---------- Bacaan ----------
Telah berkata Al Baqilani, bahwa pada jaman dahulu kebanyakan orang Qodariyah meyakini keberadaan mereka (jin) akan tetapi sekarang mereka mengingkarinya…."4
Dengan demikian jelaslah bahaw orang-orang yang mengingkari adanya jin dan setan termasuk kalangan Ahlul Bid'ah serta telah meyimpang dari I'tikad Ahlus Sunnah wal Jama'ah.
Pengertian JIN
Jin berasal dari kata Janna ( جن ) yang artinya menutupi sebagai mana terdapat pada beberapa ayat Al Qur'an. Dalam surat At Tanzil dikatakan yang artinya telah menutupi.
Dari sinilah kata jin terbentuk, dikarenakan tertutup dan tersembunyinya mereka dari pandangan manusia. Oleh karena itu bayi yang dikandung didalam perut ibu dinamakan janin, karena tertutup dari pandangan manusia.5
As Syibli mengatakan, bahwa Ibnu Duraid berkata:"Bahwa jin berbeda dengan manusia. Bila dikatakan Jannahu al lailu, wal ajannahu, wa janna 'alaihi, wa ghathahu maknanya satu yaitu menutupi. Segala suatu yang tertutup dari pandangan anda dikatakan janna 'anka. Dan dari sini terbentuklah kata jin. Orang-orang jahiliyah jaman dalu meyebut para malaikat sebagai jin karena tertutupnya mereka dari pandangan mata.
----------
Permintaan: Kutiplah dengan tepat bagian bacaan tentang jin antara "Pengertian JIN" dan "dari pandangan mata.", termasuk kedua batas tersebut.
---------- Data Terkumpul ----------
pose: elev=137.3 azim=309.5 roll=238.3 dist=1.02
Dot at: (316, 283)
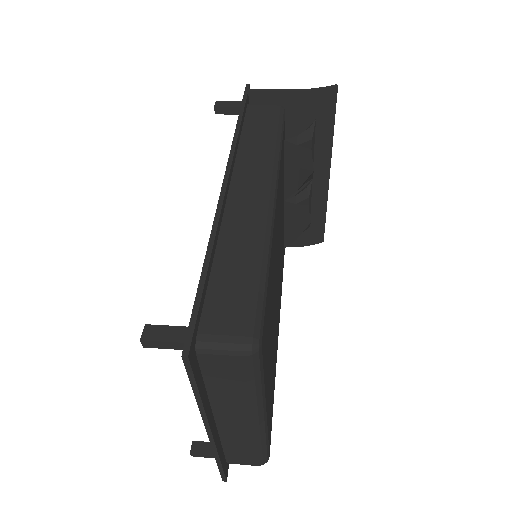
----------
Jawaban Soal:
Pengertian JIN
Jin berasal dari kata Janna ( جن ) yang artinya menutupi sebagai mana terdapat pada beberapa ayat Al Qur'an. Dalam surat At Tanzil dikatakan yang artinya telah menutupi.
Dari sinilah kata jin terbentuk, dikarenakan tertutup dan tersembunyinya mereka dari pandangan manusia. Oleh karena itu bayi yang dikandung didalam perut ibu dinamakan janin, karena tertutup dari pandangan manusia.5
As Syibli mengatakan, bahwa Ibnu Duraid berkata:"Bahwa jin berbeda dengan manusia. Bila dikatakan Jannahu al lailu, wal ajannahu, wa janna 'alaihi, wa ghathahu maknanya satu yaitu menutupi. Segala suatu yang tertutup dari pandangan anda dikatakan janna 'anka. Dan dari sini terbentuklah kata jin. Orang-orang jahiliyah jaman dalu meyebut para malaikat sebagai jin karena tertutupnya mereka dari pandangan mata.